** Data extract **
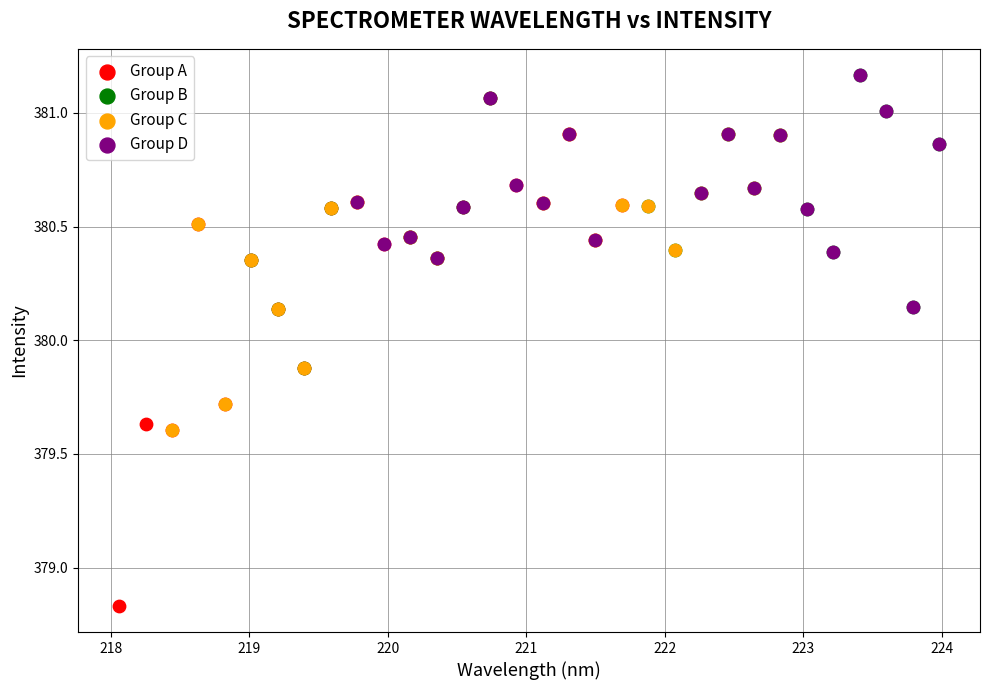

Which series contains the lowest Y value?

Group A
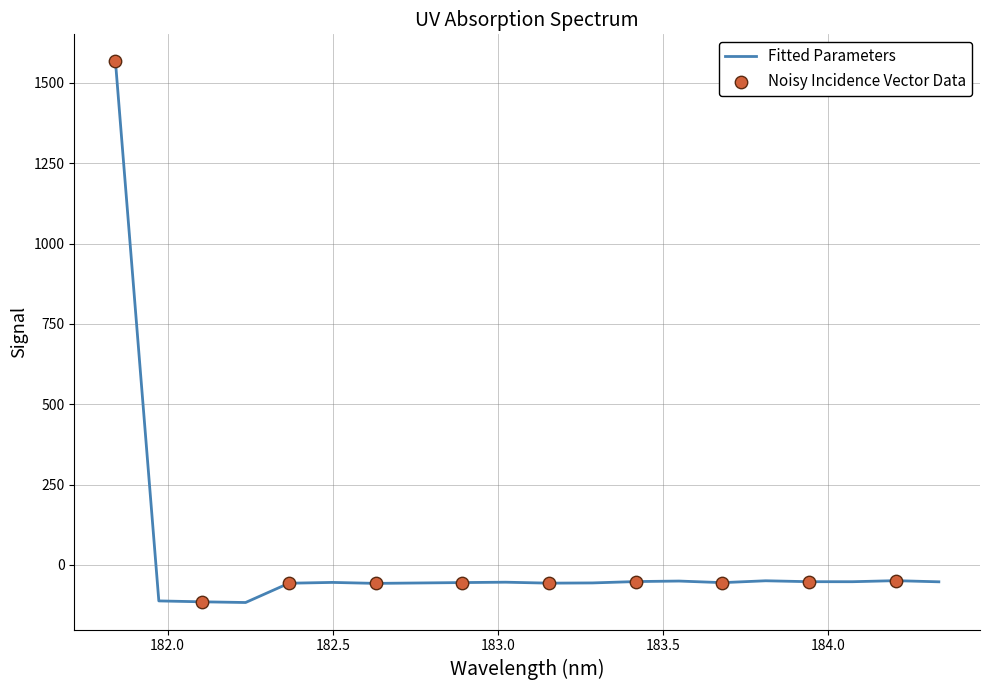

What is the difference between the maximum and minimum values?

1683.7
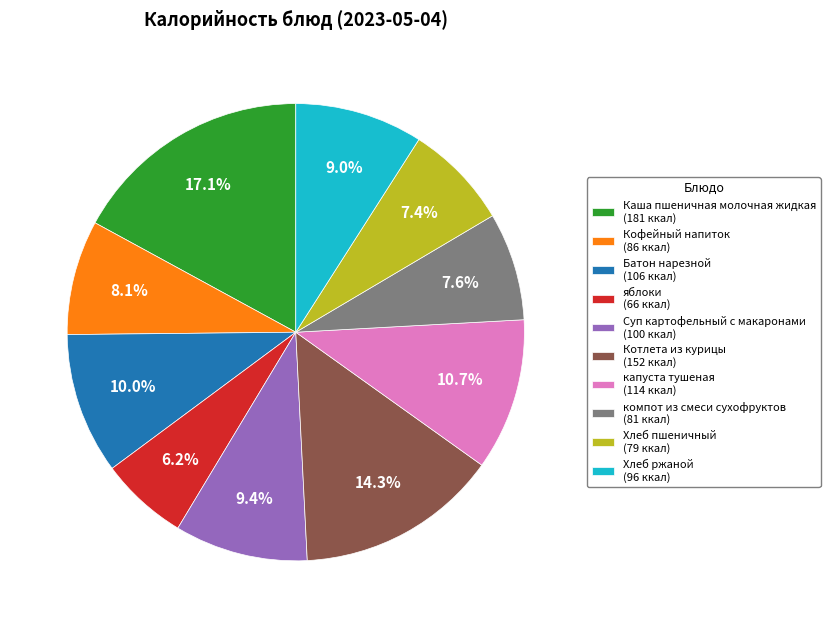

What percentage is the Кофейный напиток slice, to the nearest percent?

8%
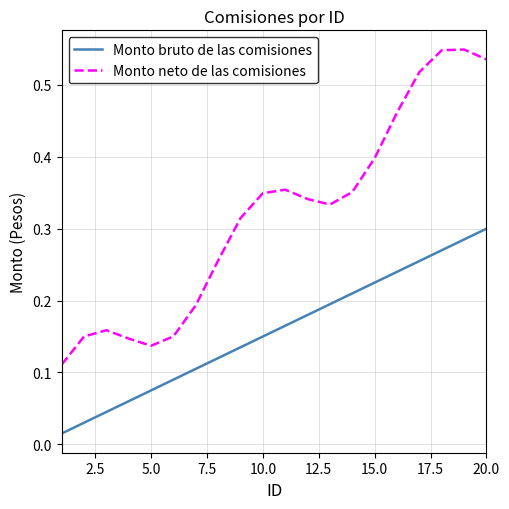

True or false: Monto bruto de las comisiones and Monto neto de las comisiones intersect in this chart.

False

** Required work **
Return the lines above word for word, starting at the line that contains "What is the difference" and stopping after the final line. Leave the pictures out.

** Task output **
What is the difference between the maximum and minimum values?

1683.7

What percentage is the Кофейный напиток slice, to the nearest percent?

8%

True or false: Monto bruto de las comisiones and Monto neto de las comisiones intersect in this chart.

False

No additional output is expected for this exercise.